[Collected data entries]
______________________________

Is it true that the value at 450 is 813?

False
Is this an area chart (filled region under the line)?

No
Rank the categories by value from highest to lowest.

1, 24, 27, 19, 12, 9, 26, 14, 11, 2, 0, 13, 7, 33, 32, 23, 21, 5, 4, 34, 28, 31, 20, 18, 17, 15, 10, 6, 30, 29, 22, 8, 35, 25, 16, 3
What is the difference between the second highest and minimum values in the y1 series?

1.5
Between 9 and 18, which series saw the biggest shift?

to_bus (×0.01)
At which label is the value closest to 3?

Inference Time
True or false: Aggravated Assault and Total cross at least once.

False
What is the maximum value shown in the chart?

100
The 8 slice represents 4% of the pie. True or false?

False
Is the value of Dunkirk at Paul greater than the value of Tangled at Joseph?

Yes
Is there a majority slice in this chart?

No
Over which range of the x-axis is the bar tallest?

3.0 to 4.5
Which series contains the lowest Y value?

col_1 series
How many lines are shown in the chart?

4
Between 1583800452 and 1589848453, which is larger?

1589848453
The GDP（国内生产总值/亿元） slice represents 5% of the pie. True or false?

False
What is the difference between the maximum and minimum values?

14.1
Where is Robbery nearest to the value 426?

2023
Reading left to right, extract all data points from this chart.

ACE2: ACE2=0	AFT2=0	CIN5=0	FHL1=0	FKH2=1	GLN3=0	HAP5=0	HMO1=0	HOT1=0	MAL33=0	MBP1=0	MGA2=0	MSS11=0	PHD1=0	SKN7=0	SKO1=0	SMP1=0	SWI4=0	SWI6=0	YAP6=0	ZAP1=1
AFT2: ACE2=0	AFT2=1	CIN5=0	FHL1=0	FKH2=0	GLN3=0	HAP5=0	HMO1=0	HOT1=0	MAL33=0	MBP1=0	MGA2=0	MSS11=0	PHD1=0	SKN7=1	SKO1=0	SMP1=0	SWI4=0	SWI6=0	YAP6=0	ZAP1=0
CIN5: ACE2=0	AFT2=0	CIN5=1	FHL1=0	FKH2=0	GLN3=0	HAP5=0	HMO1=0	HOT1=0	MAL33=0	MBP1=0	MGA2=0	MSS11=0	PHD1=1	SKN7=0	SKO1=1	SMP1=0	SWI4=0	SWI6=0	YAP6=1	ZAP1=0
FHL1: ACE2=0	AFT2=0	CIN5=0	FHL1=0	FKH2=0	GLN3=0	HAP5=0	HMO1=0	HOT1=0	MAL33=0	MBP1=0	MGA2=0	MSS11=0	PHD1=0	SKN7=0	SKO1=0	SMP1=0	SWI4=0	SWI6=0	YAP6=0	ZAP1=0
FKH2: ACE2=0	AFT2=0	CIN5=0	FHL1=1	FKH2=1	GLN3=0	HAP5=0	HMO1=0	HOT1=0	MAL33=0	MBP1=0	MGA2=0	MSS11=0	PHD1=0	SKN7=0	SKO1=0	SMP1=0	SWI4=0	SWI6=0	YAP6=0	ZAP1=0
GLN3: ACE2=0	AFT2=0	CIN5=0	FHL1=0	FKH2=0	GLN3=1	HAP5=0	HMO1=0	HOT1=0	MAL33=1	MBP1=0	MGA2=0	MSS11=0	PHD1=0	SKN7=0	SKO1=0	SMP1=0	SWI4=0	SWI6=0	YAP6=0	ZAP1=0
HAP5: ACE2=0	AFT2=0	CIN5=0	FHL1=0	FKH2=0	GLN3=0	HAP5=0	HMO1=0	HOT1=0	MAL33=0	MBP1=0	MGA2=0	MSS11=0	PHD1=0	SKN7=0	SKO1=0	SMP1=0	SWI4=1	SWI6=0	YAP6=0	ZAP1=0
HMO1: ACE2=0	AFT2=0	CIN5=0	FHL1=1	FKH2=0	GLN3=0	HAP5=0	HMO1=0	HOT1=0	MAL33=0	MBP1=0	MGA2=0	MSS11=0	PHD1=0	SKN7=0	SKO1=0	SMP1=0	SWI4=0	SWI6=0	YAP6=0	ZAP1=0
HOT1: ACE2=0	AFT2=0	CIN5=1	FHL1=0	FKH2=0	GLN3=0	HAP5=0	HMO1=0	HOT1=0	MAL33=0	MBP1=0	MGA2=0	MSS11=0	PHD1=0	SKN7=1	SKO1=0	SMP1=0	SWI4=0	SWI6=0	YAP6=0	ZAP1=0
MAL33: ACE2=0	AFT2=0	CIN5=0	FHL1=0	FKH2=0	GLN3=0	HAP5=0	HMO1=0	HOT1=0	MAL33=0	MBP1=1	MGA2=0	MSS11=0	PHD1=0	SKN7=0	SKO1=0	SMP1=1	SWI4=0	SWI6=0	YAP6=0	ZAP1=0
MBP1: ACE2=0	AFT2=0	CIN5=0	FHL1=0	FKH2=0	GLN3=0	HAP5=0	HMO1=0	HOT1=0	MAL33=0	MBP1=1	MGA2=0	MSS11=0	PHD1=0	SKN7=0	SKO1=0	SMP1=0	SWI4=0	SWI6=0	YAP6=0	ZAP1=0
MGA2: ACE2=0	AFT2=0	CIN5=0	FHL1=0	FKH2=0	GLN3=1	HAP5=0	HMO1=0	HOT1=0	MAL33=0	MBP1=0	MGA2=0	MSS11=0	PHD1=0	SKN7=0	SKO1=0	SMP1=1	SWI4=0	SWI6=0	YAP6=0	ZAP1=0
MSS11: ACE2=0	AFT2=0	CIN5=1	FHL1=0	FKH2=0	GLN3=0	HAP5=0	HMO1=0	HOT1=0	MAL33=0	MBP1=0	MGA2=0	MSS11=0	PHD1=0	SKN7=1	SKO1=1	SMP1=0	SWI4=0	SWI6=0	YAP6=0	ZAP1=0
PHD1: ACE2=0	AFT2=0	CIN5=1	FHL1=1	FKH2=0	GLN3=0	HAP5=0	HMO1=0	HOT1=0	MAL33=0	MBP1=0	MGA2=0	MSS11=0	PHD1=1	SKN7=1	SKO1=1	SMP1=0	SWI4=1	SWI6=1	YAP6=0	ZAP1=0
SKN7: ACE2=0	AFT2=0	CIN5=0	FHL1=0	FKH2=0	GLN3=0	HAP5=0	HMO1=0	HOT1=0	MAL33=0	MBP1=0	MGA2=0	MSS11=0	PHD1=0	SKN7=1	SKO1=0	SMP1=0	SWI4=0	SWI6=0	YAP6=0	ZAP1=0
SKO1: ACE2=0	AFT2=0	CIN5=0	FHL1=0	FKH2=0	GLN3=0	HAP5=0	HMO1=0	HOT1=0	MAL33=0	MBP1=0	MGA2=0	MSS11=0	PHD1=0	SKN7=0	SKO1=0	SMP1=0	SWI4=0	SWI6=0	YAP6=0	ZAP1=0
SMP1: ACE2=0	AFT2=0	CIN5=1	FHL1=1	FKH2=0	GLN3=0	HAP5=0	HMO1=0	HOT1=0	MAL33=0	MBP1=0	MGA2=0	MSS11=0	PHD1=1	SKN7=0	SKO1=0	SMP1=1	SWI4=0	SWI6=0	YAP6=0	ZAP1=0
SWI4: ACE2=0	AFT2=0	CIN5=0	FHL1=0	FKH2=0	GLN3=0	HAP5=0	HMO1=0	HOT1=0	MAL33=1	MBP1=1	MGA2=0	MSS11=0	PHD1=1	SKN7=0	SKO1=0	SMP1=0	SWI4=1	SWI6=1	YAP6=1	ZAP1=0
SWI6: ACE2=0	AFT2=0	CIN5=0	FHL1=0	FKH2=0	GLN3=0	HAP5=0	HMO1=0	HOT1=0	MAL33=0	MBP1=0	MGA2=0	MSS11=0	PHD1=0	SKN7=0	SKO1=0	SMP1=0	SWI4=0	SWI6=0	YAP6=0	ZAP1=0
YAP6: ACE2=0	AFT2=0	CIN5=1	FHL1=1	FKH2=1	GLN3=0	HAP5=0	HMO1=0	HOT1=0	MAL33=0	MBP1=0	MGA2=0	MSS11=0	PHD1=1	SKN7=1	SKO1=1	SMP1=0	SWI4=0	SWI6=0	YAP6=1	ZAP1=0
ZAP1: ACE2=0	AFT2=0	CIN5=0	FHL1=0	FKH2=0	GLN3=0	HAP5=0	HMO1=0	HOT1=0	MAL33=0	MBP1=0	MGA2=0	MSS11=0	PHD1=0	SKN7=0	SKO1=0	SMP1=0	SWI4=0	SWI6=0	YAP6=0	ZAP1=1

______________________________

What you will do -
Print the lines of the records starting with the line that contains "35, 25, 16, 3" and going on through the line that contains "What is the maximum value shown in the chart?".

Result below -
1, 24, 27, 19, 12, 9, 26, 14, 11, 2, 0, 13, 7, 33, 32, 23, 21, 5, 4, 34, 28, 31, 20, 18, 17, 15, 10, 6, 30, 29, 22, 8, 35, 25, 16, 3
What is the difference between the second highest and minimum values in the y1 series?

1.5
Between 9 and 18, which series saw the biggest shift?

to_bus (×0.01)
At which label is the value closest to 3?

Inference Time
True or false: Aggravated Assault and Total cross at least once.

False
What is the maximum value shown in the chart?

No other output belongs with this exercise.